We can imagine that developing the equipment you need is also a big question of budget. How are you financing your concept? Do you have investors?
From the very beginning to now, I’ve bootstrapped Leksi. I’ve learned a lot of things on my own, like programming and web design, which has helped to keep costs down. Truthfully, learning how to program is difficult and there were days where I just wanted to quit. But every time I felt like giving up, I reminded myself of how important it is to me to build this tool that would make studying and learning easier and more convenient.
By chance, I’ve talked to a couple of investors informally about business financing. More money, of course, would make things a whole lot easier, but I have a vision for Leksi that also ties deeply into my own values when it comes to education; it’s important to me that that’s not compromised. But one investor gave me really great advice. He said to get to know investors early but keep bootstrapping as long as I can. And if I ever decide to seek funds, I’ll have investors to approach that already know me.
Copyright Golda Manuel 2019
How do you want to establish your tools in countries like the Philippines?
I wish the topic of educational technology was at the forefront of countries like the Philippines. But in reality, getting elementary education is one of the biggest hurdles there because it’s too expensive. Many families there have to choose between having a home or sending their children to school. This was the reality when I was growing up in the Philippines and this is still the reality today. I envision Leksi to have a role in advancing education by providing education funding and much-needed school supplies to vulnerable communities in countries like the Philippines. Giving children the opportunity to get elementary education for free would make such a big difference in their futures.
When you started with your business, did you feel ready to take on the world with your idea or did you still have concerns if it would work out?
My level of confidence fluctuates daily and is affected by what people say, articles I read, how much sleep I got, essentially anything that enters my mind. Entrepreneurs have to be spam filters and make sure to toss the spam and save the gold. I know Leksi can be valuable for many students, especially those who are juggling jobs, family priorities, and busy schedules. How to share the value of Leksi and help people envision how they would integrate it into their current study routine is the challenge.

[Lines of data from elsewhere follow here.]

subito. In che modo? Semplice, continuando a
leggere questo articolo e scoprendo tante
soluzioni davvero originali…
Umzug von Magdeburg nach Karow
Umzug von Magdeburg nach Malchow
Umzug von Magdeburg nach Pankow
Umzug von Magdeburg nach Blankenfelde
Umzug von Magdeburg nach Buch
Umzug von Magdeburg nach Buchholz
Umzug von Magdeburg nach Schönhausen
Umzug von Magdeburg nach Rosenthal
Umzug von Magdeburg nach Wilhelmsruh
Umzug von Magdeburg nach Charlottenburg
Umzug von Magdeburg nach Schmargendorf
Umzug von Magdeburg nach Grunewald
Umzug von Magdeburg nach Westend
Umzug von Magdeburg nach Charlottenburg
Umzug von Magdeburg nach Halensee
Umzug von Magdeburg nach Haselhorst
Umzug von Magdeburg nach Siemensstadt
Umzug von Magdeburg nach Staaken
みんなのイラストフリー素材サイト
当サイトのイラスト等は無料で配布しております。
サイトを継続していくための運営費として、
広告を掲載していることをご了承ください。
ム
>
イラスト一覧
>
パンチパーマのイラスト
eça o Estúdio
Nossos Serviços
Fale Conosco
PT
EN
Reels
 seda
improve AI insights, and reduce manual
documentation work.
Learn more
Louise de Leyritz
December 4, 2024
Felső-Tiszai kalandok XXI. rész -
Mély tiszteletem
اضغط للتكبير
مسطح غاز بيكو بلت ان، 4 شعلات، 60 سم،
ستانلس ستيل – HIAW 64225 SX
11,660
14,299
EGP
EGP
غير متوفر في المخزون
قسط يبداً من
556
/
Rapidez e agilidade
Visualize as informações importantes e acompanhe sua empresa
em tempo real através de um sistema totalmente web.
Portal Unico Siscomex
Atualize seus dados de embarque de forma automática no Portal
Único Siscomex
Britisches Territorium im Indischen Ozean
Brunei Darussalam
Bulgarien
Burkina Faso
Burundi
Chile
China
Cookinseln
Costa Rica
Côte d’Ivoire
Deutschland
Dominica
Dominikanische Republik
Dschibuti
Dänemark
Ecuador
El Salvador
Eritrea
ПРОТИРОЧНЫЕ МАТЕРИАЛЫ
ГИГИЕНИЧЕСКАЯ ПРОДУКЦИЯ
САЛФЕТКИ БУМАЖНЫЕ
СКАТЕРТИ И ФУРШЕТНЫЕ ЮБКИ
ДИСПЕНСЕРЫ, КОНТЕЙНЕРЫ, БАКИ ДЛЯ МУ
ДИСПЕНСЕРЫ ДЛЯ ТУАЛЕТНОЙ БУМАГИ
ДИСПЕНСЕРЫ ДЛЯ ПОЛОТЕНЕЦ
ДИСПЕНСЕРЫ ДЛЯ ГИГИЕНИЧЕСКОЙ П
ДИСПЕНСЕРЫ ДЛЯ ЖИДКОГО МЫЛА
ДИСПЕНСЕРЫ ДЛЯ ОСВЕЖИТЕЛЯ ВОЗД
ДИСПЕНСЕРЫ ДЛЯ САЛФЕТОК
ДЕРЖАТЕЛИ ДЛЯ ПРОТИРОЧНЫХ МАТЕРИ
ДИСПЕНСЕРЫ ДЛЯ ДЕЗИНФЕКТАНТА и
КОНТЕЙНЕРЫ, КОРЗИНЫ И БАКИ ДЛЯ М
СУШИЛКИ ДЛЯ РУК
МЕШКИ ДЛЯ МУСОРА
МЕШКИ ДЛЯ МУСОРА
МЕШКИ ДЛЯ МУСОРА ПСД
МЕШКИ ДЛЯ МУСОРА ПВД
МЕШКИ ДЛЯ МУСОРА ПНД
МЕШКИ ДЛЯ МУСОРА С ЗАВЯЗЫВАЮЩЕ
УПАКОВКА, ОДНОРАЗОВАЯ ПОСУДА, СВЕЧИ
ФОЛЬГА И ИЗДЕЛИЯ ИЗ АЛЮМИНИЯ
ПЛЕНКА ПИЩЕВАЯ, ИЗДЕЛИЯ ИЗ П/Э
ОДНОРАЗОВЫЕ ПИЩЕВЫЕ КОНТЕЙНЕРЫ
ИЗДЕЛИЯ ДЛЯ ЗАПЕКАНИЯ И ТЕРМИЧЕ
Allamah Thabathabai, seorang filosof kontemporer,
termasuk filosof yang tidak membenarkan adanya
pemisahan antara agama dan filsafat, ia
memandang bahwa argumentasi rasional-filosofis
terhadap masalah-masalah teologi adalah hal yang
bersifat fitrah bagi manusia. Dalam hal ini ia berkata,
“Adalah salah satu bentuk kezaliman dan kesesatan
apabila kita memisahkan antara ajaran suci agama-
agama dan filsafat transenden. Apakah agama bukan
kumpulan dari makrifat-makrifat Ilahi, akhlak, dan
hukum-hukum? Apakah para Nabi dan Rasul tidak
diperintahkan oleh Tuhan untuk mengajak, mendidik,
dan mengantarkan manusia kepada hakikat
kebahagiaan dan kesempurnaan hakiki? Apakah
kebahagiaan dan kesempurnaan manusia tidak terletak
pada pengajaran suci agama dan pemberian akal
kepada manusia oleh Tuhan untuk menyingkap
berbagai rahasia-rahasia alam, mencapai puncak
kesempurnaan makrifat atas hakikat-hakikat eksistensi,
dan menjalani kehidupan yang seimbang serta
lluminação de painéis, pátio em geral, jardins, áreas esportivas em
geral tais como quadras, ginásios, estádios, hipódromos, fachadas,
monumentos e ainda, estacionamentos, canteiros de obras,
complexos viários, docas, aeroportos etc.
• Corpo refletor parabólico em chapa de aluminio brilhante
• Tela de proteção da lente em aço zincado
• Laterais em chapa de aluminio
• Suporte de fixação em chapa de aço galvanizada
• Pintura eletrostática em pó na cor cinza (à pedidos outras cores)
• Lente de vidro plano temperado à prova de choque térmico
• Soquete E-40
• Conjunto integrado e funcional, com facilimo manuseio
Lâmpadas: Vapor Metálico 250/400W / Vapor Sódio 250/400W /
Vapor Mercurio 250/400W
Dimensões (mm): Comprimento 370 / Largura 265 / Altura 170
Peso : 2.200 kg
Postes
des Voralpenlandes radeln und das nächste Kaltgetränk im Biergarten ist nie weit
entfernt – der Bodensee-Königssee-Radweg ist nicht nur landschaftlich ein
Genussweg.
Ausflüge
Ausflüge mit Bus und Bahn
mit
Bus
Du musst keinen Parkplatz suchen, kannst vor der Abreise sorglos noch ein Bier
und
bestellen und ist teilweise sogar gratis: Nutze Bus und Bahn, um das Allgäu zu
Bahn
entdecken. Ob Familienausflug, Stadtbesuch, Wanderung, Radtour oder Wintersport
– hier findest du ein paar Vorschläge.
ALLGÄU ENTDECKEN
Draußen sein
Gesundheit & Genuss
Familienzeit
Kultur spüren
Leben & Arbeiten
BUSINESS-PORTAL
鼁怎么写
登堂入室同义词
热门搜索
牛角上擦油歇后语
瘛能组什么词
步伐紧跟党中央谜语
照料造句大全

Where is your focus on spreading the word about your concept? Where do you find your clients and how are you approaching them?
I’m focusing primarily on the graduate student and continuing education population. I think Leksi would be really helpful for them because they’re juggling multiple priorities and always have to read a ton of articles and literature.
What´s your long-term goal with your business?
I want Leksi to be available across college and university campuses and to make it a normal part of how students study, just like listening to music or a Podcast. When we’re in school, we tend to neglect critical parts of having a healthy lifestyle like cooking healthy meals or exercising. Leksi can help people build a bright future for themselves while participating in and enjoying day to day activities.